Using grequests to make several thousand get requests to sourceforge, get "Max retries exceeded with url"

crf picture crf · Feb 24, 2014 · Viewed 12.1k times · Source

I am very new to all of this; I need to obtain data on several thousand sourceforge projects for a paper I am writing. The data is all freely available in json format at the url http://sourceforge.net/api/project/name/[project name]/json. I have a list of several thousand of these URL's and I am using the following code.

import grequests
rs = (grequests.get(u) for u in ulist)
answers = grequests.map(rs)

Using this code I am able to obtain the data for any 200 or so projects I like, i.e. rs = (grequests.get(u) for u in ulist[0:199]) works, but as soon as I go over that, all attempts are met with

ConnectionError: HTTPConnectionPool(host='sourceforge.net', port=80): Max retries exceeded with url: /api/project/name/p2p-fs/json (Caused by <class 'socket.gaierror'>: [Errno 8] nodename nor servname provided, or not known)
<Greenlet at 0x109b790f0: <bound method AsyncRequest.send of <grequests.AsyncRequest object at 0x10999ef50>>(stream=False)> failed with ConnectionError

I am then unable to make any more requests until I quit python, but as soon as I restart python I can make another 200 requests.

I've tried using grequests.map(rs,size=200) but this seems to do nothing.

Answer

Virgil picture Virgil · Apr 3, 2014

In my case, it was not rate limiting by the destination server, but something much simpler: I didn't explicitly close the responses, so they were keeping the socket open, and the python process ran out of file handles.
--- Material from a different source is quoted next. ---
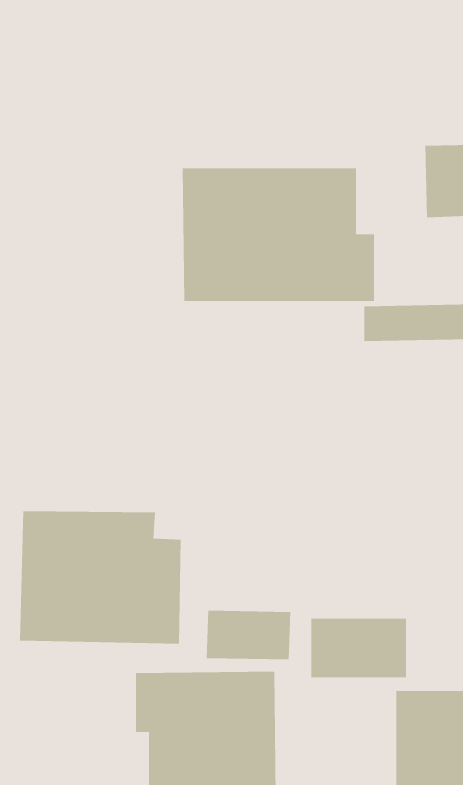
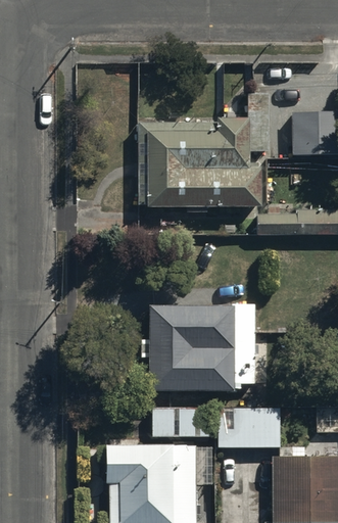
building: [19,511,182,644] -> [148,303,251,388]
My solution (don't know for sure which one fixed the issue - theoretically either of them should) was to:

  • Set stream=False in grequests.get:

     rs = (grequests.get(u, stream=False) for u in urls)
    
  • Call explicitly response.close() after I read response.content:

     responses = grequests.map(rs)
     for response in responses:
           make_use_of(response.content)
           response.close()
    

Note: simply destroying the response object (assigning None to it, calling gc.collect()) was not enough - this did not close the file handles.